- **Data provided**:
########################################

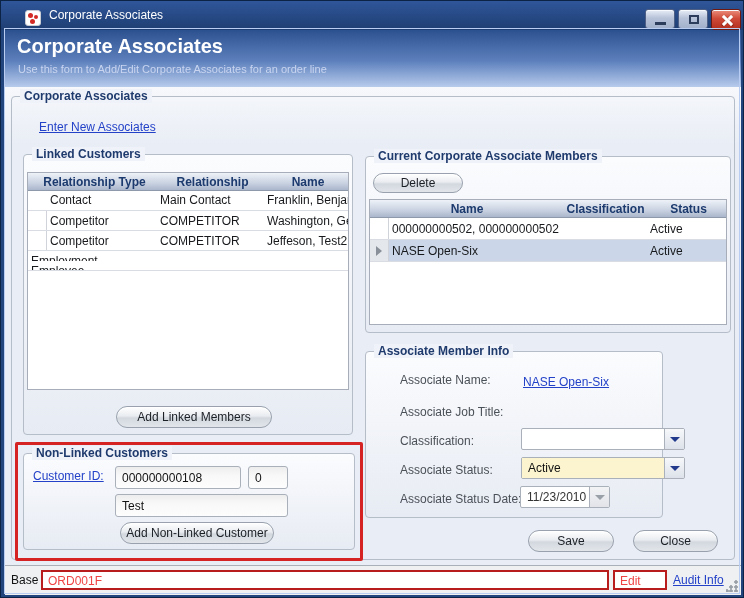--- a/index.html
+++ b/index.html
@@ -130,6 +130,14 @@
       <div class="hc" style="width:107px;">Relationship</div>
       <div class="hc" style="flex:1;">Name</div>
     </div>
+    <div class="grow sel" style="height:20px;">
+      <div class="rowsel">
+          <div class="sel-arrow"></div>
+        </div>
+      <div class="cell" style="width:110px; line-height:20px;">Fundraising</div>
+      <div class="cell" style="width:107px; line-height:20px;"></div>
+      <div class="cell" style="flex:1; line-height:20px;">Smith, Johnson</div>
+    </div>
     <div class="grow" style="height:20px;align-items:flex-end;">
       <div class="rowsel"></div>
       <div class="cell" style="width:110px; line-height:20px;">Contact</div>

########################################

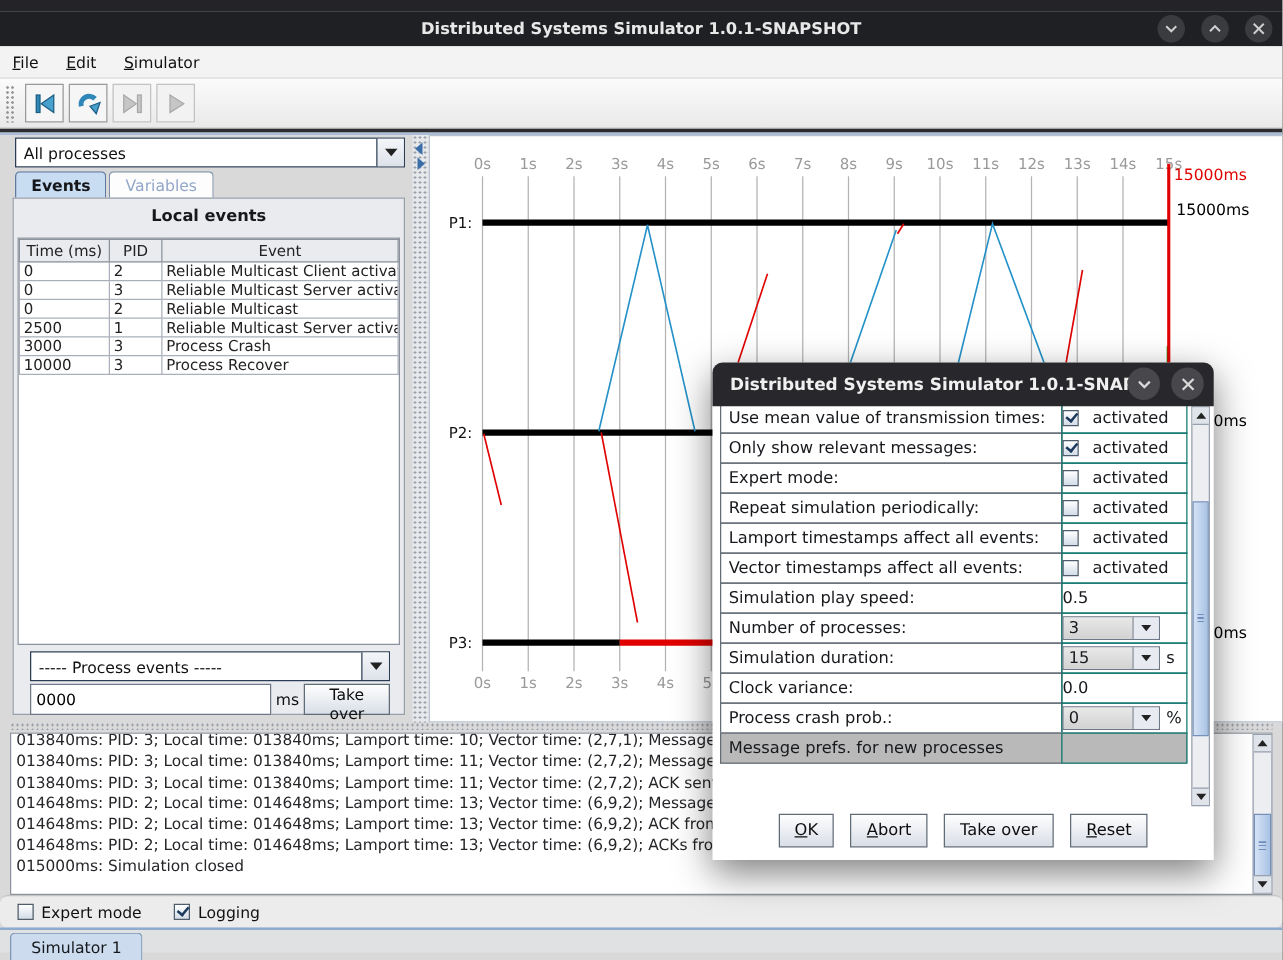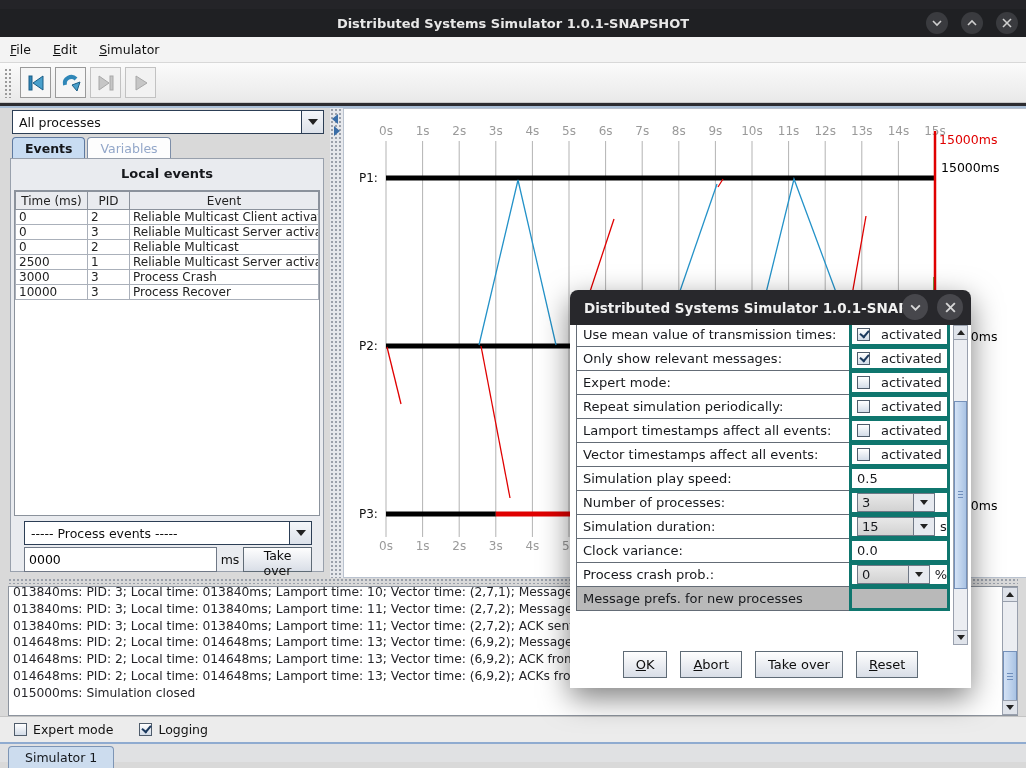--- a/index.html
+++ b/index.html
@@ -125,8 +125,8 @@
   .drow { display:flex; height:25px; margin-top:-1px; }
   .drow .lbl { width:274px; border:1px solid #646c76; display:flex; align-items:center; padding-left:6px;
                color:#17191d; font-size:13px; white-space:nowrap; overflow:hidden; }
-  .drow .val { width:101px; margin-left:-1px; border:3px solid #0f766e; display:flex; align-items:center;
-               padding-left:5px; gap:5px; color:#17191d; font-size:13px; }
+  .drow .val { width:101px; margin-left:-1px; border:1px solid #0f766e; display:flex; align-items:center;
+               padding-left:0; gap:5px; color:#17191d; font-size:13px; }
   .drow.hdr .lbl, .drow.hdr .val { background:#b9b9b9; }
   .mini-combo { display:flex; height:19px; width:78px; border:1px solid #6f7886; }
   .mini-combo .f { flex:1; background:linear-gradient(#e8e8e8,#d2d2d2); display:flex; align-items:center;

########################################

- **Your task**: Copy only the lines in the listing that contain "font".

- **Result of this exercise**:
                color:#17191d; font-size:13px; white-space:nowrap; overflow:hidden; }
-               padding-left:5px; gap:5px; color:#17191d; font-size:13px; }
+               padding-left:0; gap:5px; color:#17191d; font-size:13px; }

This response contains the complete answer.